Exhibit (a)(1)(D)
NOTICE OF WITHDRAWAL OF ELECTION TO PARTICIPATE AND
EXERCISE WARRANT PURSUANT TO THE OFFER TO
EXERCISE AND EXCHANGE WARRANTS TO PURCHASE COMMON STOCK
DATED DECEMBER 11, 2018
THE OFFER AND WITHDRAWAL RIGHTS EXPIRE AT 5:00 P.M. (EST),
ON JANUARY 9, 2019 UNLESS THE OFFER IS EXTENDED
To: | Iota Communications, Inc. |
| 540 Union Square |
| New Hope, PA 18938 |
| Attention: Barclay Knapp, CEO |
DELIVERY OF THIS NOTICE OF WITHDRAWAL TO AN ADDRESS OTHER THAN AS SET FORTH ABOVE WILL NOT CONSTITUTE A VALID DELIVERY.
I previously received a copy of Iota Communications Inc.’s (the “Company”) Offer to Exercise and Exchange Warrants to Purchase Common Stock, dated December 11, 2018, and any amendments thereto (the “Offer”). I elected to participate in the Offer, and delivered an executed Election to Participate and Exercise Warrants.
I hereby irrevocably withdraw my previously submitted Election to Participate and Exercise Warrants and reject the Offer.
I understand that by rejecting the Offer, my Warrants will not be exercised pursuant to the terms of the Offer and I will not receive any new common stock. I waive any right to receive any notice of the acceptance of this Notice of Withdrawal.

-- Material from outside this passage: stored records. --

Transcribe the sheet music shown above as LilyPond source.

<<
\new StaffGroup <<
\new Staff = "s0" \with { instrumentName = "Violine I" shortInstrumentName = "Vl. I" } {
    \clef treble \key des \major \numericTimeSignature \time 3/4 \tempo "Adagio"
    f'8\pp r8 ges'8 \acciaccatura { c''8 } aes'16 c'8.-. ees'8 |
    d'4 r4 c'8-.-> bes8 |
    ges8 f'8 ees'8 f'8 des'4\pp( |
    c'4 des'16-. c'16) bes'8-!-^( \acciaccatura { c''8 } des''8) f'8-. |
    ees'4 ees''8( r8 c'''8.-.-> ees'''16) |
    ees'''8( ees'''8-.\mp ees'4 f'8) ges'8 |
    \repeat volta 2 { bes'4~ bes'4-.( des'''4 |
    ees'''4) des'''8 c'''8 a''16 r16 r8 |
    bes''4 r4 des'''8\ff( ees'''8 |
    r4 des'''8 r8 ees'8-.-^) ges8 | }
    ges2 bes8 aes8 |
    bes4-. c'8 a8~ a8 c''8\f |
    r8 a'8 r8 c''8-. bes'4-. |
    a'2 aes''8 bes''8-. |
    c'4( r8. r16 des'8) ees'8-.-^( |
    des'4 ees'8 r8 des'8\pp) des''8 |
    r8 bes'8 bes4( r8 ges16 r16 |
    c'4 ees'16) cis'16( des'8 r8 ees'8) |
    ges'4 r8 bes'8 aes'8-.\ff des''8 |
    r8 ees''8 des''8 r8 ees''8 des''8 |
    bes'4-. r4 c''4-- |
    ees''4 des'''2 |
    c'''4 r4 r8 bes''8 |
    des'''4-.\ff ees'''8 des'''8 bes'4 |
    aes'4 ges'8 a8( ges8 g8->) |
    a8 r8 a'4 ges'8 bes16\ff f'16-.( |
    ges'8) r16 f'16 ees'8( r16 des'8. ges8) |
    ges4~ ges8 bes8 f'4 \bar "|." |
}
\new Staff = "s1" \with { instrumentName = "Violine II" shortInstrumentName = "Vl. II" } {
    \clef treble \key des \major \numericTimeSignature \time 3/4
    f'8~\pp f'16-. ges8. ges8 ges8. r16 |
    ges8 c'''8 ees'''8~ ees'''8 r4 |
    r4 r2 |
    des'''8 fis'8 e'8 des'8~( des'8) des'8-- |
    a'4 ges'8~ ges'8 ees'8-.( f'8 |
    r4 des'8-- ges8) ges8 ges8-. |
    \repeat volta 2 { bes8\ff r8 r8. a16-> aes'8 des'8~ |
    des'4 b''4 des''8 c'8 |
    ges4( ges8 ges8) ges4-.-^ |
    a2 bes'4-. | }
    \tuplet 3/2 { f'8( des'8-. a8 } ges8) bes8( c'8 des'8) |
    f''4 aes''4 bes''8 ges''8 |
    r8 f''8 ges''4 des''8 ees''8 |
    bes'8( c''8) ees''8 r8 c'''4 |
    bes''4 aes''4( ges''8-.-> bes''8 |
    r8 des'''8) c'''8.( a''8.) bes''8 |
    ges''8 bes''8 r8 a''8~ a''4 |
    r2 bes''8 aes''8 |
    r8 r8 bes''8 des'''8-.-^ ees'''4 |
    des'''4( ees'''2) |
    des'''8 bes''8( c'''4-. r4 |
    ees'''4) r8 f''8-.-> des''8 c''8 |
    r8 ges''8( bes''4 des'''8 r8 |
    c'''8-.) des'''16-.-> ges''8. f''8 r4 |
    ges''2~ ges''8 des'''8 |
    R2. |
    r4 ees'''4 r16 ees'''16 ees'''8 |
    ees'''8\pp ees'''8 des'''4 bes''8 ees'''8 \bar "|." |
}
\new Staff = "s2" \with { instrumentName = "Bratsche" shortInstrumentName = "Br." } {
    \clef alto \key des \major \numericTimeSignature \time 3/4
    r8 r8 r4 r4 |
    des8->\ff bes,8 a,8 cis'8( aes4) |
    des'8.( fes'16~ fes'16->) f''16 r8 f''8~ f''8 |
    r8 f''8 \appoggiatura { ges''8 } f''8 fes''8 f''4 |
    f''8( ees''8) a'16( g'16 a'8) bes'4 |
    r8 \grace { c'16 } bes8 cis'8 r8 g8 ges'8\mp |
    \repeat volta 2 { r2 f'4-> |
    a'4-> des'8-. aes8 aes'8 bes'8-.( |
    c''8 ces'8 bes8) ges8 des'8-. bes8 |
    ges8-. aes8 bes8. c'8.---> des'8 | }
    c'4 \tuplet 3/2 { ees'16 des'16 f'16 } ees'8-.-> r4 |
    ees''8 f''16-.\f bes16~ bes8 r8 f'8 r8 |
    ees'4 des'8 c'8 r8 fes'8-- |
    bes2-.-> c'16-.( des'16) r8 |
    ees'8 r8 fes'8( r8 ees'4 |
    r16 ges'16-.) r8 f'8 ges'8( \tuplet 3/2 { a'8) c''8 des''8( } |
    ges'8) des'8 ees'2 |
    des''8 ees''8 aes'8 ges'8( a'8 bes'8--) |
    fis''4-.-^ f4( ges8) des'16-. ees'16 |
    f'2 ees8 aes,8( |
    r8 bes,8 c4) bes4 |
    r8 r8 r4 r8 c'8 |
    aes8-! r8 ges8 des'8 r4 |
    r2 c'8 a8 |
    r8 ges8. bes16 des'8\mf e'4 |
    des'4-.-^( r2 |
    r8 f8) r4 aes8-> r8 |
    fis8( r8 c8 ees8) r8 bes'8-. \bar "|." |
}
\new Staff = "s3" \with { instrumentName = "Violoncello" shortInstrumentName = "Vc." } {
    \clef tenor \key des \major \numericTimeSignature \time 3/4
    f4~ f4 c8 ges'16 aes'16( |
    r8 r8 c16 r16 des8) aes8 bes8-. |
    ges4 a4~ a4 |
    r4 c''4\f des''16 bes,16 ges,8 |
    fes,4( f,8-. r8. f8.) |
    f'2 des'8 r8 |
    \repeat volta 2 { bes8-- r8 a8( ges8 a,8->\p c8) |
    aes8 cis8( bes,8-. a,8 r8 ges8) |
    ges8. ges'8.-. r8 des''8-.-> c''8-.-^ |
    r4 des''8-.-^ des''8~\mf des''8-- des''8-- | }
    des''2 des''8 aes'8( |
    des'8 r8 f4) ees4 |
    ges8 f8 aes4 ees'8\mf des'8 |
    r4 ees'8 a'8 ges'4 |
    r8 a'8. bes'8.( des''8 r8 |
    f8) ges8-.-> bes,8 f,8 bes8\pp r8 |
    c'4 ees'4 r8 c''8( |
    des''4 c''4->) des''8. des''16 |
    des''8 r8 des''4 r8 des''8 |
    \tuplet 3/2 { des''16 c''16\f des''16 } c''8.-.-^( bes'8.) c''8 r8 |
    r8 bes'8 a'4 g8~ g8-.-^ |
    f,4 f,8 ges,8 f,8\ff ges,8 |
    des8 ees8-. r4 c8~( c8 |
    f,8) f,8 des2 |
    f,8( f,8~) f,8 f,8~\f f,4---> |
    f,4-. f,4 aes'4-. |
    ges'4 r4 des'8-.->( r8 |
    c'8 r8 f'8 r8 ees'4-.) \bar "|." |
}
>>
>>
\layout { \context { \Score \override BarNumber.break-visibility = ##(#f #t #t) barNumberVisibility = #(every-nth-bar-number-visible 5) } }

All capitalized terms used but not defined herein shall have the meanings ascribed to the Offer.
Date: _____________, ___
| |
| (Signature of Warrant Holder) |
| |
| |
| (Name of Signatory) |
| |
| |
| (Title, if Warrant Holder is not a natural person) |
All questions as to the validity, form, eligibility (including time of receipt) and acceptance of any Notice of Withdrawal will be determined by the Company in its discretion, which determination shall be final and binding on all parties. The Company reserves the right to reject any or all Notices of Withdrawal that the Company determines not to be in proper form or the acceptance of which may, in the opinion of the Company’s counsel, be unlawful. The Company also reserves the right to waive any of the conditions of the Offer to Exercise and Exchange and any defect or irregularity in the Notice of Withdrawal, and the Company’s interpretation of the terms of the Offer to Exercise and Exchange (including these instructions) will be final and binding on all parties. No Notice of Withdrawal will be deemed to be properly made until all defects and irregularities have been cured or waived. Unless waived, any defects or irregularities in connection with any Notice of Withdrawal must be cured within such time as the Company shall determine. None of the Company, the Placement Agent, or any other person will be obligated to give notification of defects or irregularities in exercises or incur any liability for failure to give notification.
IMPORTANT: THIS NOTICE OF WITHDRAWAL MUST BE RECEIVED BY THE COMPANY ON OR PRIOR TO THE TIME AND DATE OF EXPIRATION OF THE OFFER TO EXERCISE AND EXCHANGE AT 5:00 P.M. (EASTERN STANDARD TIME) ON JANUARY 9, 2019, AS MAY BE EXTENDED BY THE COMPANY IN ITS SOLE DISCRETION. HOWEVER, IF WE HAVE NOT ACCEPTED YOUR TENDERED WARRANTS AND OTHER ACCEPTANCE AND EXERCISE DOCUMENTS BY FEBRUARY 7, 2019, WHICH IS THE FORTIETH BUSINESS DAY FROM THE COMMENCEMENT OF THE OFFER TO EXERCISE AND EXCHANGE, YOU MAY CHANGE YOUR MIND AND SUBMIT A NOTICE OF WITHDRAWAL TO US AFTER FEBRUARY 7, 2019.